Edge’s streaming architecture keeps memory usage predictable. Key factors:
  1. Input limit: max_input_bytes_per_scrape caps how much data Edge reads from upstream. This bounds memory for buffering input data.
  2. Output limit: max_output_bytes_per_scrape caps how much data Edge forwards to clients. Set this high if you have aggressive filtering.
  3. Line buffer: Each metric line is processed individually with a 4KB buffer. Lines exceeding this are passed through unfiltered.
  4. Concurrent scrapes: Memory scales linearly with concurrent scrapes. Each active scrape uses approximately max_input_bytes_per_scrape worst-case.

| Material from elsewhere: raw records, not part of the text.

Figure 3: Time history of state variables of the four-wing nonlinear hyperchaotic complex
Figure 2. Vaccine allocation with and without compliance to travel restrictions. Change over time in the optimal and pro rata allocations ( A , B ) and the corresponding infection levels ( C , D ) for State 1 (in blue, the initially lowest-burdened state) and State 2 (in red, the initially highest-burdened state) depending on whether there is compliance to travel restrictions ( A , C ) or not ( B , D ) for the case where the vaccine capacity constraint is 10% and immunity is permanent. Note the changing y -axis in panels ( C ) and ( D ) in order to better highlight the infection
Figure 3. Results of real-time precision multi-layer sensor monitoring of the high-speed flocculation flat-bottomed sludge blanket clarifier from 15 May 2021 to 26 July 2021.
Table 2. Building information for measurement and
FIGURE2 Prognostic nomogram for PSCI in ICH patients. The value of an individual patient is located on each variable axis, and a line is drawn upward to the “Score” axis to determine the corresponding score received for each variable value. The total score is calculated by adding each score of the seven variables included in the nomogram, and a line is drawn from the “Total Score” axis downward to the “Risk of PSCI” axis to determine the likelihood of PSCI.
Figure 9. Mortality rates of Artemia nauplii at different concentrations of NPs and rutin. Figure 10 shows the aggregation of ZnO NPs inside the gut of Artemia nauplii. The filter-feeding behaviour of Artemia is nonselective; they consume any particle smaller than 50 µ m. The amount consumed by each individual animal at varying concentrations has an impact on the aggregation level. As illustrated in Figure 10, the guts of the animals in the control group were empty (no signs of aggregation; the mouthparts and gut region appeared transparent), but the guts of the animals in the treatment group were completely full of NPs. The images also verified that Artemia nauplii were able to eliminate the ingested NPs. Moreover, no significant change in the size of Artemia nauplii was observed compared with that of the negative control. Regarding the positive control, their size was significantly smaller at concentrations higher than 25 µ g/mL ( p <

For high-cardinality workloads with aggressive filtering:
{
  "prometheus": {
    "max_input_bytes_per_scrape": 1073741824,
    "max_output_bytes_per_scrape": 52428800
  }
}
This allows processing up to 1GB of metrics while capping output at 50MB.

Troubleshooting

Prometheus can’t scrape metrics Verify Edge is running and healthy:
kubectl describe pod <pod-name>
kubectl logs <pod-name> -c tero-edge
Ensure Prometheus is configured to scrape port 9090 (Edge) not your app’s metrics port directly. Metrics not being filtered Check that policies loaded successfully:
kubectl logs <pod-name> -c tero-edge | grep -i policy
Verify your policy targets metric telemetry type with METRIC_FILTER stage. Scrapes timing out If your app has high-cardinality metrics, increase resource limits:
resources:
  limits:
    cpu: 500m
    memory: 256Mi
Also check max_input_bytes_per_scrape isn’t truncating large responses prematurely. Some metrics missing Check if scrapes are being truncated due to input or output limits:
kubectl logs <pod-name> -c tero-edge | grep -i truncat
Increase the limit if needed, or add policies to drop unwanted metrics earlier in the stream.